Practical takeaways for the exam and the Tribunal

For aspirants, the examinable core of default in rent under the Rajasthan Rent Control Act, 2001 reduces to a checklist. The substantive threshold is four months' arrears under Section 9(a). The two provisos are jurisdictional: bank disclosure under the first, and a registered AD demand notice with a thirty-day cure period under the second. Section 5 fixes the due date (fifteenth of the next month) and the modes of payment, while Section 8 lets the tenant defeat any default plea by depositing rent with the Rent Authority when the landlord obstructs payment. Tender — including a money order refused by the landlord — counts as payment for the purpose of clause (a).

The recurring trap in problem questions is to treat default as automatic on proof of arrears; it is not. Always test the landlord's compliance with both provisos and the tenant's resort to tender or Section 8 deposit before concluding that eviction lies. For a fuller map of how this ground fits the statute, read the introduction and the Rajasthan Rent Control Act hub, and compare default with the discretionary grounds discussed under eviction of tenant.

Frequently asked questions

How many months of arrears amount to default under the Rajasthan Rent Control Act, 2001?

Section 9(a) permits eviction only where the tenant has neither paid nor tendered the rent due for four months.
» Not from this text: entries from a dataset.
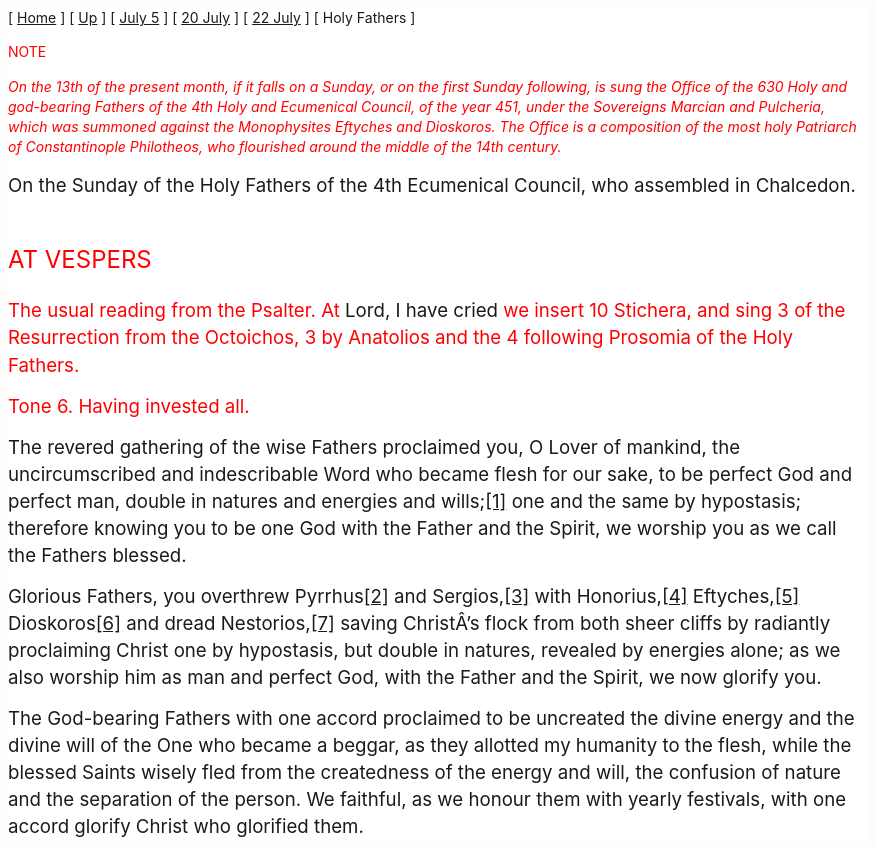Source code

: \[ [Home](index.md) \] \[ [Up](july1.md) \] \[ [July 5](july_5.md) \] \[ [20 July](20july.md) \] \[ [22 July](22july.md) \] \[ Holy Fathers \]

<span style="color:red">NOTE</span>

*<span style="color:red">On the 13th of the present month, if it falls on a Sunday, or on the first Sunday following, is sung the Office of the 630 Holy and god-bearing Fathers of the 4th Holy and Ecumenical Council, of the year 451, under the Sovereigns Marcian and Pulcheria, which was summoned against the Monophysites Eftyches and Dioskoros. The Office is a composition of the most holy Patriarch of Constantinople Philotheos, who flourished around the middle of the 14th century.</span>*

<span style="font-size:14.0pt;mso-bidi-font-size:10.0pt;
font-weight:normal">On the Sunday of the Holy Fathers of the 4th Ecumenical Council, who assembled in Chalcedon.</span>

<span style="font-size:18.0pt;mso-bidi-font-size:
10.0pt;color:red;font-weight:normal">AT VESPERS</span>
======================================================

<span style="font-size:14.0pt;
mso-bidi-font-size:10.0pt;color:red;mso-bidi-font-style:italic">The usual reading from the Psalter. At</span><span style="font-size:14.0pt;mso-bidi-font-size:
10.0pt"> Lord, I have cried<span style="color:red"> we insert 10 Stichera, and sing 3 of the Resurrection from the Octoichos, 3 by Anatolios and the 4 following Prosomia of the Holy Fathers.</span></span>

<span style="font-size:14.0pt;mso-bidi-font-size:
10.0pt;color:red;font-style:normal">Tone 6. Having invested all.</span>

<span style="font-size:14.0pt;
mso-bidi-font-size:10.0pt">The revered gathering of the wise Fathers proclaimed you, O Lover of mankind, the uncircumscribed and indescribable Word who became flesh for our sake, to be perfect God and perfect man, double in natures and energies and wills;<a href="#_ftn1" id="_ftnref1"><span class="MsoFootnoteReference" style="mso-special-character:footnote">[1]</span></a> one and the same by hypostasis; therefore knowing you to be one God with the Father and the Spirit, we worship you as we call the Fathers blessed.</span>

<span style="font-size:14.0pt;
mso-bidi-font-size:10.0pt">Glorious Fathers, you overthrew Pyrrhus<a href="#_ftn2" id="_ftnref2"><span class="MsoFootnoteReference" style="mso-special-character:footnote">[2]</span></a> and Sergios,<a href="#_ftn3" id="_ftnref3"><span class="MsoFootnoteReference" style="mso-special-character:
footnote">[3]</span></a> with Honorius,<a href="#_ftn4" id="_ftnref4"><span class="MsoFootnoteReference" style="mso-special-character:footnote">[4]</span></a> Eftyches,<a href="#_ftn5" id="_ftnref5"><span class="MsoFootnoteReference" style="mso-special-character:footnote">[5]</span></a> Dioskoros<a href="#_ftn6" id="_ftnref6"><span class="MsoFootnoteReference" style="mso-special-character:footnote">[6]</span></a> and dread Nestorios,<a href="#_ftn7" id="_ftnref7"><span class="MsoFootnoteReference" style="mso-special-character:footnote">[7]</span></a> saving ChristÂ’s flock from both sheer cliffs by radiantly proclaiming Christ one by hypostasis, but double in natures, revealed by energies alone; as we also worship him as man and perfect God, with the Father and the Spirit, we now glorify you.</span>

<span style="font-size:14.0pt;
mso-bidi-font-size:10.0pt">The God-bearing Fathers with one accord proclaimed to be uncreated the divine energy and the divine will of the One who became a beggar, as they allotted my humanity to the flesh, while the blessed Saints wisely fled from the createdness of the energy and will, the confusion of nature and the separation of the person. We faithful, as we honour them with yearly festivals, with one accord glorify Christ who glorified them.</span>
Arrears of fewer than four months do not, by themselves, attract the default ground, though the landlord must additionally satisfy the bank-disclosure and registered-notice provisos.
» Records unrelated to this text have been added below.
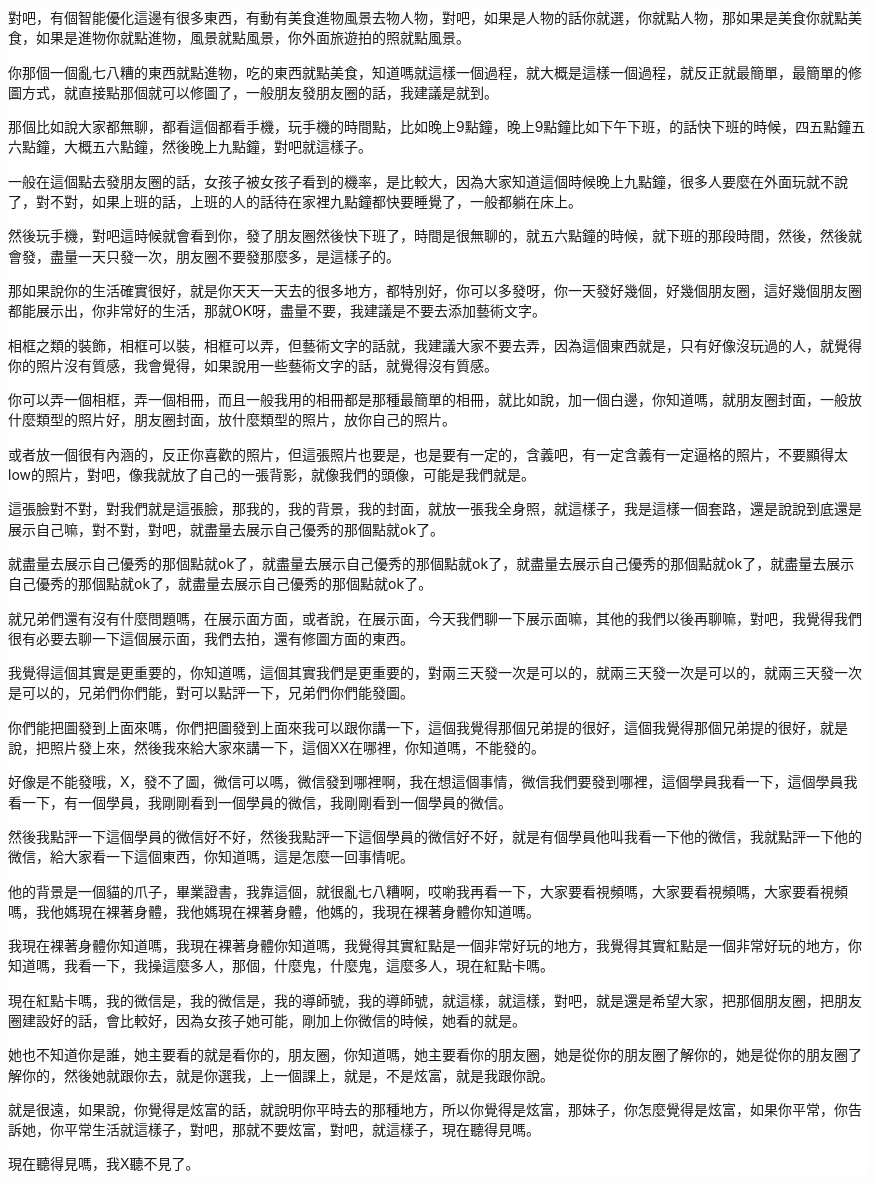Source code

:對吧，有個智能優化這邊有很多東西，有動有美食進物風景去物人物，對吧，如果是人物的話你就選，你就點人物，那如果是美食你就點美食，如果是進物你就點進物，風景就點風景，你外面旅遊拍的照就點風景。

你那個一個亂七八糟的東西就點進物，吃的東西就點美食，知道嗎就這樣一個過程，就大概是這樣一個過程，就反正就最簡單，最簡單的修圖方式，就直接點那個就可以修圖了，一般朋友發朋友圈的話，我建議是就到。

那個比如說大家都無聊，都看這個都看手機，玩手機的時間點，比如晚上9點鐘，晚上9點鐘比如下午下班，的話快下班的時候，四五點鐘五六點鐘，大概五六點鐘，然後晚上九點鐘，對吧就這樣子。

一般在這個點去發朋友圈的話，女孩子被女孩子看到的機率，是比較大，因為大家知道這個時候晚上九點鐘，很多人要麼在外面玩就不說了，對不對，如果上班的話，上班的人的話待在家裡九點鐘都快要睡覺了，一般都躺在床上。

然後玩手機，對吧這時候就會看到你，發了朋友圈然後快下班了，時間是很無聊的，就五六點鐘的時候，就下班的那段時間，然後，然後就會發，盡量一天只發一次，朋友圈不要發那麼多，是這樣子的。

那如果說你的生活確實很好，就是你天天一天去的很多地方，都特別好，你可以多發呀，你一天發好幾個，好幾個朋友圈，這好幾個朋友圈都能展示出，你非常好的生活，那就OK呀，盡量不要，我建議是不要去添加藝術文字。

相框之類的裝飾，相框可以裝，相框可以弄，但藝術文字的話就，我建議大家不要去弄，因為這個東西就是，只有好像沒玩過的人，就覺得你的照片沒有質感，我會覺得，如果說用一些藝術文字的話，就覺得沒有質感。

你可以弄一個相框，弄一個相冊，而且一般我用的相冊都是那種最簡單的相冊，就比如說，加一個白邊，你知道嗎，就朋友圈封面，一般放什麼類型的照片好，朋友圈封面，放什麼類型的照片，放你自己的照片。

或者放一個很有內涵的，反正你喜歡的照片，但這張照片也要是，也是要有一定的，含義吧，有一定含義有一定逼格的照片，不要顯得太low的照片，對吧，像我就放了自己的一張背影，就像我們的頭像，可能是我們就是。

這張臉對不對，對我們就是這張臉，那我的，我的背景，我的封面，就放一張我全身照，就這樣子，我是這樣一個套路，還是說說到底還是展示自己嘛，對不對，對吧，就盡量去展示自己優秀的那個點就ok了。

就盡量去展示自己優秀的那個點就ok了，就盡量去展示自己優秀的那個點就ok了，就盡量去展示自己優秀的那個點就ok了，就盡量去展示自己優秀的那個點就ok了，就盡量去展示自己優秀的那個點就ok了。

就兄弟們還有沒有什麼問題嗎，在展示面方面，或者說，在展示面，今天我們聊一下展示面嘛，其他的我們以後再聊嘛，對吧，我覺得我們很有必要去聊一下這個展示面，我們去拍，還有修圖方面的東西。

我覺得這個其實是更重要的，你知道嗎，這個其實我們是更重要的，對兩三天發一次是可以的，就兩三天發一次是可以的，就兩三天發一次是可以的，兄弟們你們能，對可以點評一下，兄弟們你們能發圖。

你們能把圖發到上面來嗎，你們把圖發到上面來我可以跟你講一下，這個我覺得那個兄弟提的很好，這個我覺得那個兄弟提的很好，就是說，把照片發上來，然後我來給大家來講一下，這個XX在哪裡，你知道嗎，不能發的。

好像是不能發哦，X，發不了圖，微信可以嗎，微信發到哪裡啊，我在想這個事情，微信我們要發到哪裡，這個學員我看一下，這個學員我看一下，有一個學員，我剛剛看到一個學員的微信，我剛剛看到一個學員的微信。

然後我點評一下這個學員的微信好不好，然後我點評一下這個學員的微信好不好，就是有個學員他叫我看一下他的微信，我就點評一下他的微信，給大家看一下這個東西，你知道嗎，這是怎麼一回事情呢。

他的背景是一個貓的爪子，畢業證書，我靠這個，就很亂七八糟啊，哎喲我再看一下，大家要看視頻嗎，大家要看視頻嗎，大家要看視頻嗎，我他媽現在裸著身體，我他媽現在裸著身體，他媽的，我現在裸著身體你知道嗎。

我現在裸著身體你知道嗎，我現在裸著身體你知道嗎，我覺得其實紅點是一個非常好玩的地方，我覺得其實紅點是一個非常好玩的地方，你知道嗎，我看一下，我操這麼多人，那個，什麼鬼，什麼鬼，這麼多人，現在紅點卡嗎。

現在紅點卡嗎，我的微信是，我的微信是，我的導師號，我的導師號，就這樣，就這樣，對吧，就是還是希望大家，把那個朋友圈，把朋友圈建設好的話，會比較好，因為女孩子她可能，剛加上你微信的時候，她看的就是。

她也不知道你是誰，她主要看的就是看你的，朋友圈，你知道嗎，她主要看你的朋友圈，她是從你的朋友圈了解你的，她是從你的朋友圈了解你的，然後她就跟你去，就是你選我，上一個課上，就是，不是炫富，就是我跟你說。

就是很遠，如果說，你覺得是炫富的話，就說明你平時去的那種地方，所以你覺得是炫富，那妹子，你怎麼覺得是炫富，如果你平常，你告訴她，你平常生活就這樣子，對吧，那就不要炫富，對吧，就這樣子，現在聽得見嗎。

現在聽得見嗎，我X聽不見了。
Can a landlord evict for default without first sending a notice?

No. The second proviso to Section 9(a) bars the filing of a default petition unless the landlord has served a registered AD notice demanding arrears and the tenant has failed to pay within thirty days of service. A petition filed without this notice, or before the thirty days expire, is liable to be dismissed for want of jurisdiction.

What happens if the landlord never disclosed his bank account?

The first proviso to Section 9(a), read with Section 5, disentitles such a landlord from pleading default at all. If the landlord cannot prove that he disclosed his bank account number and bank name in the same municipal area, in the agreement or by registered notice, the default ground is simply unavailable, however long the rent has been unpaid.

Does paying within the 30-day notice period save the tenancy?

Yes. The thirty-day window in the second proviso is a statutory opportunity to cure. A tenant who pays the demanded arrears within thirty days of service of the registered notice extinguishes the cause of action, and the contemplated eviction petition cannot be maintained.

What can a tenant do if the landlord refuses to accept rent?

Under Section 8 the tenant may deposit the rent, periodically and in time, with the Rent Authority where the landlord refuses to accept it or to grant a receipt, or where there is bona fide doubt about who is entitled to receive it. Such deposit prevents arrears from accumulating and defeats any subsequent default plea. A valid tender, such as a refused money order, similarly negates default, as in Mranalini B. Shah v. Bapalal Mohanlal Shah.

Is a rent-control default dispute arbitrable?

No. In Vidya Drolia v. Durga Trading Corporation, (2021) 2 SCC 1, the Supreme Court held that tenancy disputes governed by a rent-control statute that vests exclusive jurisdiction in a special forum are non-arbitrable. Default disputes under the Rajasthan Act must therefore go to the Rent Tribunal, not to arbitration or an ordinary civil suit.